A voice + opinion clone of @benthecarman, finetuned from Qwen3-14B on his own tweets — with no synthetic / AI-written training text. Every completion is a real tweet; every prompt was hand-written by the author. The result is a model that answers in his blunt, opinionated, no-hedging register instead of a generic assistant tone.
@benthecarman trained a model to act like his twitter self. You can download it from the above link, but here I am quoting his post on how he did it at length because you could do it for yourself if you liked (from an X post describing the process):
It's a finetune of qwen3:14b (now bwen:14b). Getting there took a lot of trial and error, because you can't just feed it all your tweets and expect it to work. I tried that first and most of what came out was garbage.
My first real attempt was a project that would read all my tweets and ask an LLM to generate a prompt for each one to train on. Slight improvement, but it still didn't work. The generated prompts were either too specific or didn't carry enough context to prompt accurately, and it did this for every tweet, which produced a ton of slop.
@anthonyronning gave me the idea that I needed to trim the dataset down and only feed it tweets that reflect what I actually want the model to reflect. But I wanted this to stay a generic process, not just me cherry picking my greatest hits and shoving them in.
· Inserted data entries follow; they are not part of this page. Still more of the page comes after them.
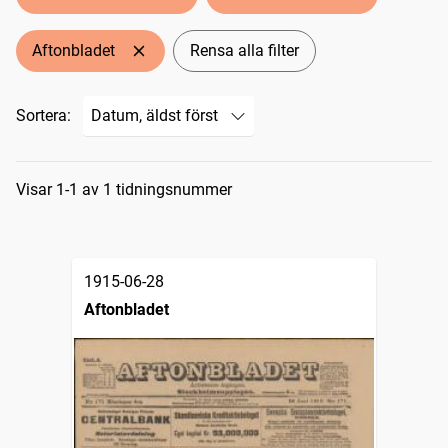
Aftonbladet
Rensa alla filter
Sortera:
Sökresultat
Visar 1-1 av 1 tidningsnummer
1915-06-28
Aftonbladet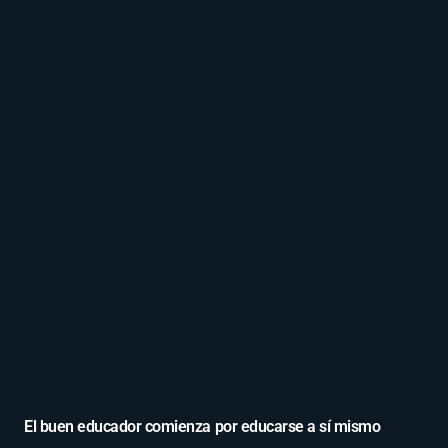
El buen educador comienza por educarse a sí mismo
So instead I embedded all my tweets into a vector database and clustered them into subjects and themes. I took the biggest clusters, fed the highest-ranked tweets from each one to an LLM, and had it name each grouping. That gave me a giant list of everything I've tweeted about. However, this still wasn't usable.
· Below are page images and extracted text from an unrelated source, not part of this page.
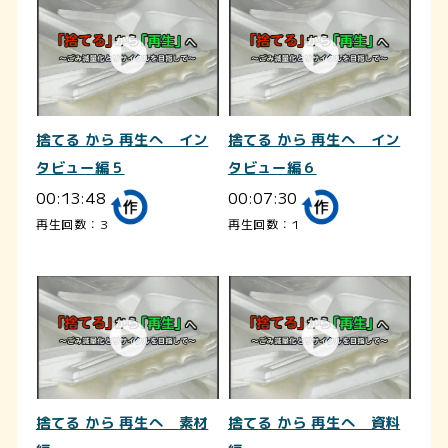
捨てる から 再生へ イン
捨てる から 再生へ イン
タビュー編５
タビュー編６
00:13:48
00:07:30
再生回数：3
再生回数：1
捨てる から 再生へ 素材
捨てる から 再生へ 資料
I ended up with over 500 subjects, and there was a ton of overlap. I'd get separate groupings for things likeBitcoin feesandBitcoin transactions, which over-saturated those topics and would've forced me to label way more tweets than I wanted to.
So I did a second round. I ran embeddings on the list of subjects (with a few sample tweets each) and collapsed them into a much smaller aggregate list: 554 → 51. That finally gave me a clean set of themes to pull training tweets from.
The next step was the longest. To actually train the model on these themes I needed prompts and I needed to generate them. The system pulls the highest-ranked tweets per theme and hands them to me one at a time to write a prompt. After about 300 of these, I had a big enough dataset to actually train on. It was important that I trimmed down the themes list beforehand as this gave me on average 6 tweets per theme to create prompts for. If I kept the original 554 this would have made me generate prompts for over 3,000 tweets to get the same distribution over all the themes.
From there it builds a LoRA from my prompt→tweet pairs. The same training run also mixes in a few thousand of my raw tweets with no prompt at all, so it learns to predict text the way I say things on twitter, so it actually reflects my voice, not just my answers.
This training process however can take a while on larger models. So at first iterated on using qwen3:1.7b until I had a good selection of themes, tweets, prompts, etc and felt the little model was close enough. Once I had that, I reran the training on qwen3:14b for the final output.
After all this I have some evals. Some of these I created myself just asking its opinion on bitcoin and things it should have clear answers on, but I also have it feed back in the prompts I created earlier to make sure the responses are similar. Everything model I trained always passed the evals so maybe they aren't the best but it was a good spot check that the process was working.
After all that, I've got a working model that talks and kinda thinks like me. And it gets even better when you pair it with that original tweet database, it uses your prompt to retrieve your most relevant real tweets, feeds them into the model's context, and answers from them. This makes it more accurate with your opinions while still keeping your voice.
Want to try it yourself? Run my model or build your own. The whole process is open source and should work for anyone.
thanks for sharing!
Do you have any planned application of it? Like putting a benthebotman/botthecarman on your website for folks to chat with?
Not really, I had the idea and took me awhile to figure out how to do it properly. Now that I have a working thing I have no idea what to do with it lol
I hope I didn't steel your thunder! it's a fun project!